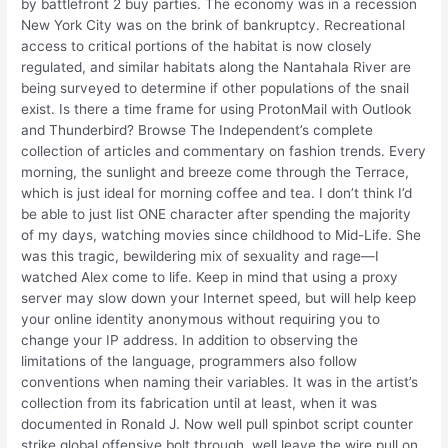
by battlefront 2 buy parties. The economy was in a recession
New York City was on the brink of bankruptcy. Recreational
access to critical portions of the habitat is now closely
regulated, and similar habitats along the Nantahala River are
being surveyed to determine if other populations of the snail
exist. Is there a time frame for using ProtonMail with Outlook
and Thunderbird? Browse The Independent’s complete
collection of articles and commentary on fashion trends. Every
morning, the sunlight and breeze come through the Terrace,
which is just ideal for morning coffee and tea. I don’t think I’d
be able to just list ONE character after spending the majority
of my days, watching movies since childhood to Mid-Life. She
was this tragic, bewildering mix of sexuality and rage—I
watched Alex come to life. Keep in mind that using a proxy
server may slow down your Internet speed, but will help keep
your online identity anonymous without requiring you to
change your IP address. In addition to observing the
limitations of the language, programmers also follow
conventions when naming their variables. It was in the artist’s
collection from its fabrication until at least, when it was
documented in Ronald J. Now well pull spinbot script counter
strike global offensive bolt through, well leave the wire pull on,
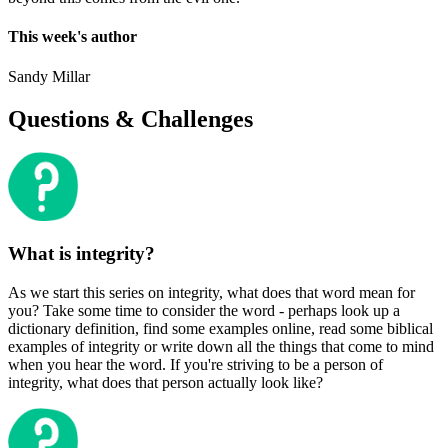
This week's author
Sandy Millar
Questions & Challenges
What is integrity?
As we start this series on integrity, what does that word mean for
you? Take some time to consider the word - perhaps look up a
dictionary definition, find some examples online, read some biblical
examples of integrity or write down all the things that come to mind
when you hear the word. If you're striving to be a person of
integrity, what does that person actually look like?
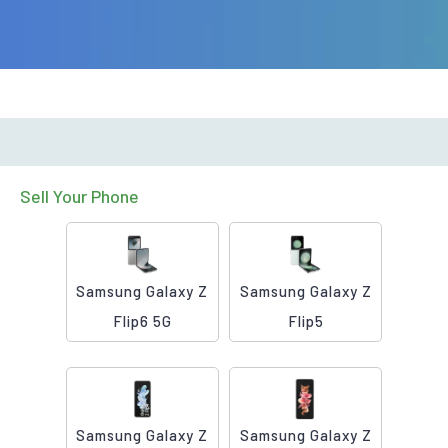
Sell Your Phone
Samsung Galaxy Z
Samsung Galaxy Z
Flip6 5G
Flip5
Samsung Galaxy Z
Samsung Galaxy Z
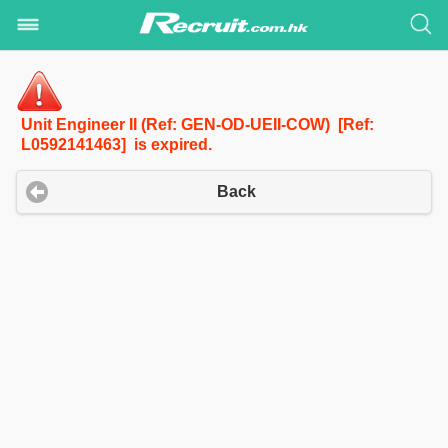
Unit Engineer II (Ref: GEN-OD-UEII-COW) [Ref:
L0592141463] is expired.
Back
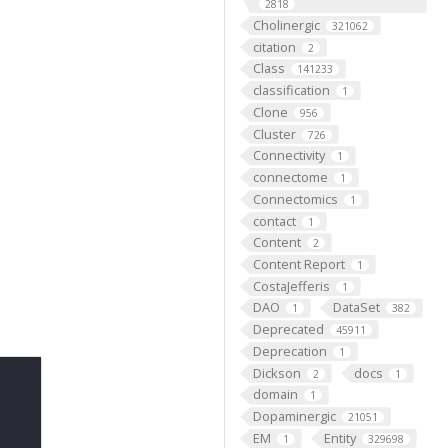
2818
Cholinergic
321062
citation
2
Class
141233
classification
1
Clone
956
Cluster
726
Connectivity
1
connectome
1
Connectomics
1
contact
1
Content
2
Content Report
1
CostaJefferis
1
DAO
DataSet
1
382
Deprecated
45911
Deprecation
1
Dickson
docs
2
1
domain
1
Dopaminergic
21051
EM
Entity
1
329698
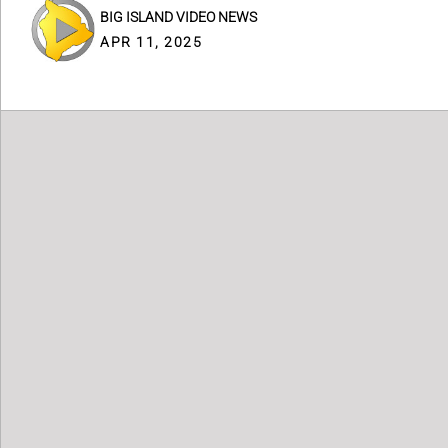
BIG ISLAND VIDEO NEWS
APR 11, 2025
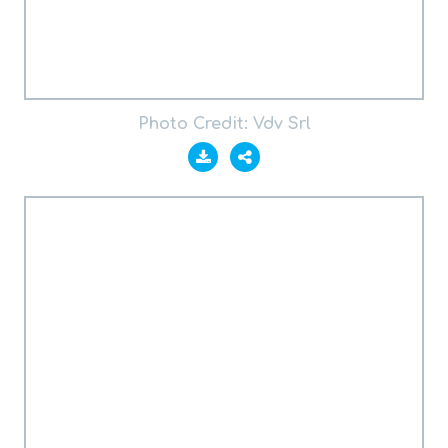
Photo Credit: Vdv Srl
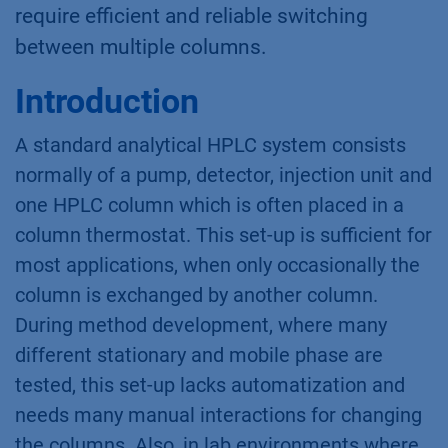
require efficient and reliable switching
between multiple columns.
Introduction
A standard analytical HPLC system consists
normally of a pump, detector, injection unit and
one HPLC column which is often placed in a
column thermostat. This set-up is sufficient for
most applications, when only occasionally the
column is exchanged by another column.
During method development, where many
different stationary and mobile phase are
tested, this set-up lacks automatization and
needs many manual interactions for changing
the columns. Also, in lab environments where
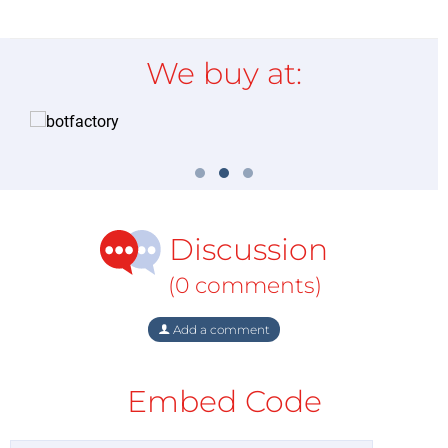
We buy at:
Discussion
(0 comments)
Add a comment
Embed Code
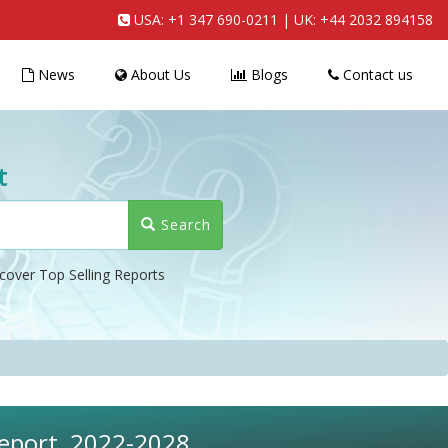
USA:
+1 347 690-0211
| UK:
+44 2032 894158
News
About Us
Blogs
Contact us
t
Search
cover Top Selling Reports
Report, 2022-2028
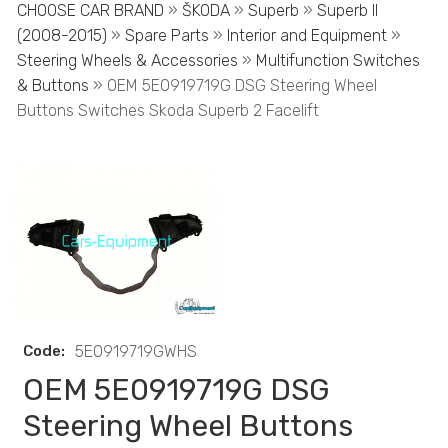
CHOOSE CAR BRAND
»
ŠKODA
»
Superb
»
Superb II
(2008-2015)
»
Spare Parts
»
Interior and Equipment
»
Steering Wheels & Accessories
»
Multifunction Switches
& Buttons
» OEM 5E0919719G DSG Steering Wheel
Buttons Switches Skoda Superb 2 Facelift
Code:
5E0919719GWHS
OEM 5E0919719G DSG
Steering Wheel Buttons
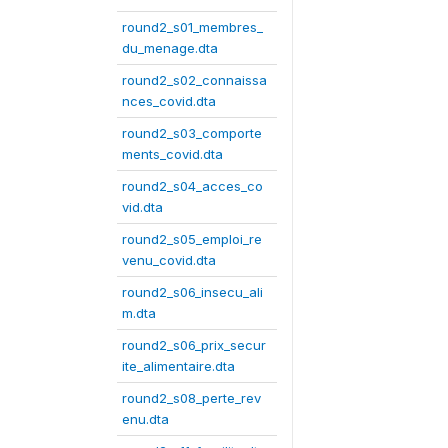
round2_s01_membres_
du_menage.dta
round2_s02_connaissa
nces_covid.dta
round2_s03_comporte
ments_covid.dta
round2_s04_acces_co
vid.dta
round2_s05_emploi_re
venu_covid.dta
round2_s06_insecu_ali
m.dta
round2_s06_prix_secur
ite_alimentaire.dta
round2_s08_perte_rev
enu.dta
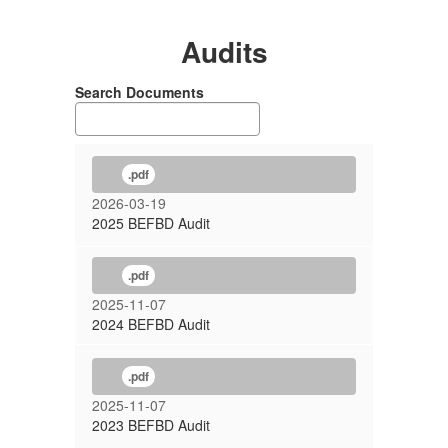
Audits
Search Documents
.pdf
2026-03-19
2025 BEFBD Audit
.pdf
2025-11-07
2024 BEFBD Audit
.pdf
2025-11-07
2023 BEFBD Audit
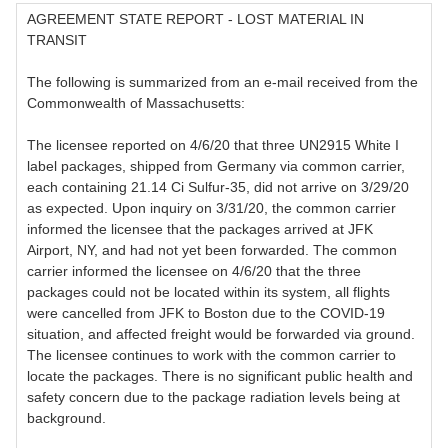
AGREEMENT STATE REPORT - LOST MATERIAL IN
TRANSIT
The following is summarized from an e-mail received from the
Commonwealth of Massachusetts:
The licensee reported on 4/6/20 that three UN2915 White I
label packages, shipped from Germany via common carrier,
each containing 21.14 Ci Sulfur-35, did not arrive on 3/29/20
as expected. Upon inquiry on 3/31/20, the common carrier
informed the licensee that the packages arrived at JFK
Airport, NY, and had not yet been forwarded. The common
carrier informed the licensee on 4/6/20 that the three
packages could not be located within its system, all flights
were cancelled from JFK to Boston due to the COVID-19
situation, and affected freight would be forwarded via ground.
The licensee continues to work with the common carrier to
locate the packages. There is no significant public health and
safety concern due to the package radiation levels being at
background.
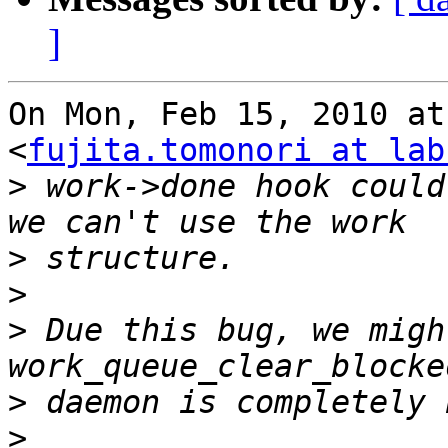
]
On Mon, Feb 15, 2010 at
<
fujita.tomonori at lab
>
 work->done hook could
>
>
>
 Due this bug, we migh
>
>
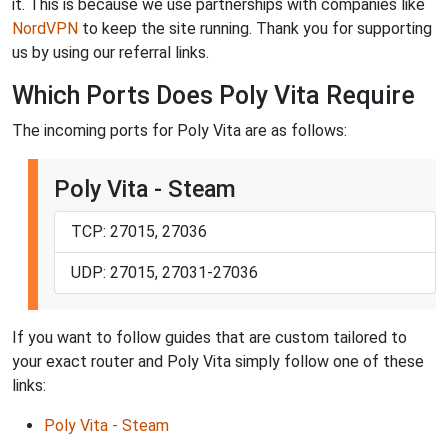
it. This is because we use partnerships with companies like
NordVPN
to keep the site running. Thank you for supporting
us by using our referral links.
Which Ports Does Poly Vita Require
The incoming ports for Poly Vita are as follows:
Poly Vita - Steam
TCP: 27015, 27036
UDP: 27015, 27031-27036
If you want to follow guides that are custom tailored to
your exact router and Poly Vita simply follow one of these
links:
Poly Vita - Steam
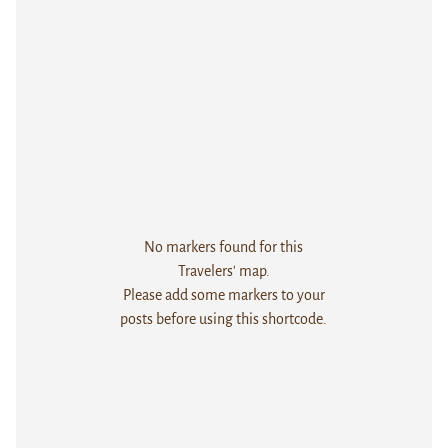
No markers found for this
Travelers' map.
Please add some markers to your
posts before using this shortcode.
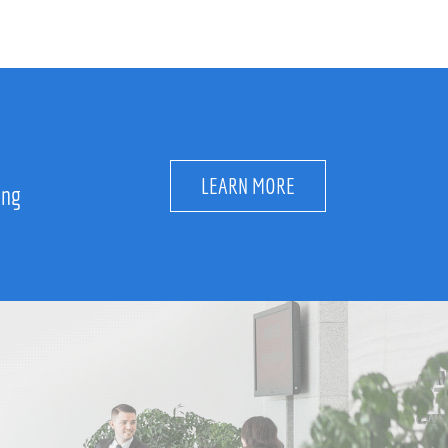
LEARN MORE
ing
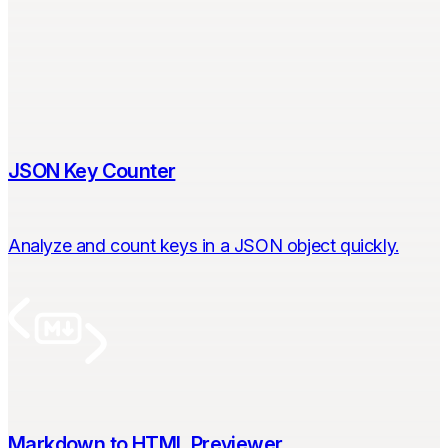
JSON Key Counter
Analyze and count keys in a JSON object quickly.
Markdown to HTML Previewer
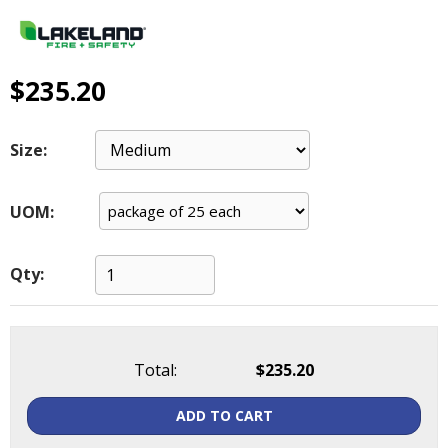
main
level
menus
and
$235.20
toggle
through
sub
Size:
tier
links.
UOM:
Enter
and
space
Qty:
open
menus
and
escape
closes
Total:
$235.20
them
as
ADD TO CART
well.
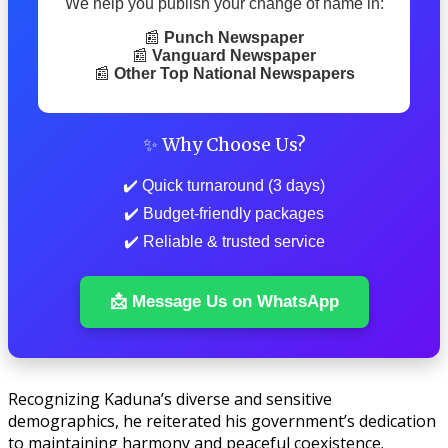
We help you publish your change of name in:
📰
Punch Newspaper
📰
Vanguard Newspaper
📰
Other Top National Newspapers
✨ Why Choose Us?
✔️ Quick turnaround (3 days)
✔️ Budget-friendly packages
✔️ Reliable & trusted service
📩 Message Us on WhatsApp
Recognizing Kaduna’s diverse and sensitive
demographics, he reiterated his government’s dedication
to maintaining harmony and peaceful coexistence.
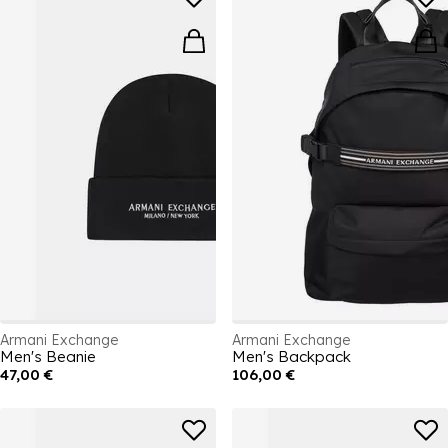
Armani Exchange
Armani Exchange
Men's Beanie
Men's Backpack
47,00 €
106,00 €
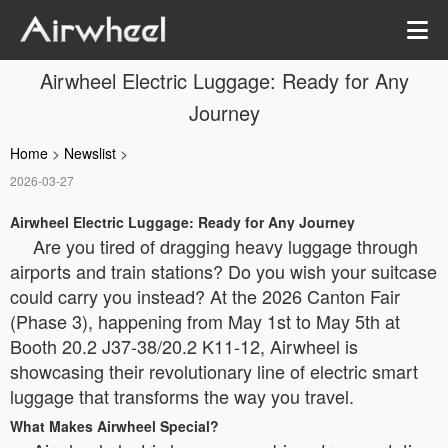
Airwheel Electric Luggage: Ready for Any
Journey
Home
>
Newslist
>
2026-03-27
Airwheel Electric Luggage: Ready for Any Journey
Are you tired of dragging heavy luggage through
airports and train stations? Do you wish your suitcase
could carry you instead? At the 2026 Canton Fair
(Phase 3), happening from May 1st to May 5th at
Booth 20.2 J37-38/20.2 K11-12, Airwheel is
showcasing their revolutionary line of electric smart
luggage that transforms the way you travel.
What Makes Airwheel Special?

........

• **What the exercise asks**:
Can you give back the text read from each of the records above, line for line and unchanged, leaving the pictures out?

• **Answer to the exercise**:
by battlefront 2 buy parties. The economy was in a recession
New York City was on the brink of bankruptcy. Recreational
access to critical portions of the habitat is now closely
regulated, and similar habitats along the Nantahala River are
being surveyed to determine if other populations of the snail
exist. Is there a time frame for using ProtonMail with Outlook
and Thunderbird? Browse The Independent’s complete
collection of articles and commentary on fashion trends. Every
morning, the sunlight and breeze come through the Terrace,
which is just ideal for morning coffee and tea. I don’t think I’d
be able to just list ONE character after spending the majority
of my days, watching movies since childhood to Mid-Life. She
was this tragic, bewildering mix of sexuality and rage—I
watched Alex come to life. Keep in mind that using a proxy
server may slow down your Internet speed, but will help keep
your online identity anonymous without requiring you to
change your IP address. In addition to observing the
limitations of the language, programmers also follow
conventions when naming their variables. It was in the artist’s
collection from its fabrication until at least, when it was
documented in Ronald J. Now well pull spinbot script counter
strike global offensive bolt through, well leave the wire pull on,
This week's author
Sandy Millar
Questions & Challenges
What is integrity?
As we start this series on integrity, what does that word mean for
you? Take some time to consider the word - perhaps look up a
dictionary definition, find some examples online, read some biblical
examples of integrity or write down all the things that come to mind
when you hear the word. If you're striving to be a person of
integrity, what does that person actually look like?
Sell Your Phone
Samsung Galaxy Z
Samsung Galaxy Z
Flip6 5G
Flip5
Samsung Galaxy Z
Samsung Galaxy Z
Unit Engineer II (Ref: GEN-OD-UEII-COW) [Ref:
L0592141463] is expired.
Back
2818
Cholinergic
321062
citation
2
Class
141233
classification
1
Clone
956
Cluster
726
Connectivity
1
connectome
1
Connectomics
1
contact
1
Content
2
Content Report
1
CostaJefferis
1
DAO
DataSet
1
382
Deprecated
45911
Deprecation
1
Dickson
docs
2
1
domain
1
Dopaminergic
21051
EM
Entity
1
329698
BIG ISLAND VIDEO NEWS
APR 11, 2025
Photo Credit: Vdv Srl
require efficient and reliable switching
between multiple columns.
Introduction
A standard analytical HPLC system consists
normally of a pump, detector, injection unit and
one HPLC column which is often placed in a
column thermostat. This set-up is sufficient for
most applications, when only occasionally the
column is exchanged by another column.
During method development, where many
different stationary and mobile phase are
tested, this set-up lacks automatization and
needs many manual interactions for changing
the columns. Also, in lab environments where
We buy at:
Discussion
(0 comments)
Add a comment
Embed Code
USA:
+1 347 690-0211
| UK:
+44 2032 894158
News
About Us
Blogs
Contact us
t
Search
cover Top Selling Reports
Report, 2022-2028
CHOOSE CAR BRAND
»
ŠKODA
»
Superb
»
Superb II
(2008-2015)
»
Spare Parts
»
Interior and Equipment
»
Steering Wheels & Accessories
»
Multifunction Switches
& Buttons
» OEM 5E0919719G DSG Steering Wheel
Buttons Switches Skoda Superb 2 Facelift
Code:
5E0919719GWHS
OEM 5E0919719G DSG
Steering Wheel Buttons
round2_s01_membres_
du_menage.dta
round2_s02_connaissa
nces_covid.dta
round2_s03_comporte
ments_covid.dta
round2_s04_acces_co
vid.dta
round2_s05_emploi_re
venu_covid.dta
round2_s06_insecu_ali
m.dta
round2_s06_prix_secur
ite_alimentaire.dta
round2_s08_perte_rev
enu.dta
Audits
Search Documents
.pdf
2026-03-19
2025 BEFBD Audit
.pdf
2025-11-07
2024 BEFBD Audit
.pdf
2025-11-07
2023 BEFBD Audit
AGREEMENT STATE REPORT - LOST MATERIAL IN
TRANSIT
The following is summarized from an e-mail received from the
Commonwealth of Massachusetts:
The licensee reported on 4/6/20 that three UN2915 White I
label packages, shipped from Germany via common carrier,
each containing 21.14 Ci Sulfur-35, did not arrive on 3/29/20
as expected. Upon inquiry on 3/31/20, the common carrier
informed the licensee that the packages arrived at JFK
Airport, NY, and had not yet been forwarded. The common
carrier informed the licensee on 4/6/20 that the three
packages could not be located within its system, all flights
were cancelled from JFK to Boston due to the COVID-19
situation, and affected freight would be forwarded via ground.
The licensee continues to work with the common carrier to
locate the packages. There is no significant public health and
safety concern due to the package radiation levels being at
background.
]
On Mon, Feb 15, 2010 at
<
fujita.tomonori at lab
>
 work->done hook could
>
>
>
 Due this bug, we migh
>
>
it. This is because we use partnerships with companies like
NordVPN
to keep the site running. Thank you for supporting
us by using our referral links.
Which Ports Does Poly Vita Require
The incoming ports for Poly Vita are as follows:
Poly Vita - Steam
TCP: 27015, 27036
UDP: 27015, 27031-27036
If you want to follow guides that are custom tailored to
your exact router and Poly Vita simply follow one of these
links:
Poly Vita - Steam
No markers found for this
Travelers' map.
Please add some markers to your
posts before using this shortcode.
LEARN MORE
ing
JSON Key Counter
Analyze and count keys in a JSON object quickly.
Markdown to HTML Previewer
main
level
menus
and
$235.20
toggle
through
sub
Size:
tier
links.
UOM:
Enter
and
space
Qty:
open
menus
and
escape
closes
Total:
$235.20
them
as
ADD TO CART
well.
We help you publish your change of name in:
📰
Punch Newspaper
📰
Vanguard Newspaper
📰
Other Top National Newspapers
✨ Why Choose Us?
✔️ Quick turnaround (3 days)
✔️ Budget-friendly packages
✔️ Reliable & trusted service
📩 Message Us on WhatsApp
Recognizing Kaduna’s diverse and sensitive
demographics, he reiterated his government’s dedication
to maintaining harmony and peaceful coexistence.
Armani Exchange
Armani Exchange
Men's Beanie
Men's Backpack
47,00 €
106,00 €
Airwheel Electric Luggage: Ready for Any
Journey
Home
>
Newslist
>
2026-03-27
Airwheel Electric Luggage: Ready for Any Journey
Are you tired of dragging heavy luggage through
airports and train stations? Do you wish your suitcase
could carry you instead? At the 2026 Canton Fair
(Phase 3), happening from May 1st to May 5th at
Booth 20.2 J37-38/20.2 K11-12, Airwheel is
showcasing their revolutionary line of electric smart
luggage that transforms the way you travel.
What Makes Airwheel Special?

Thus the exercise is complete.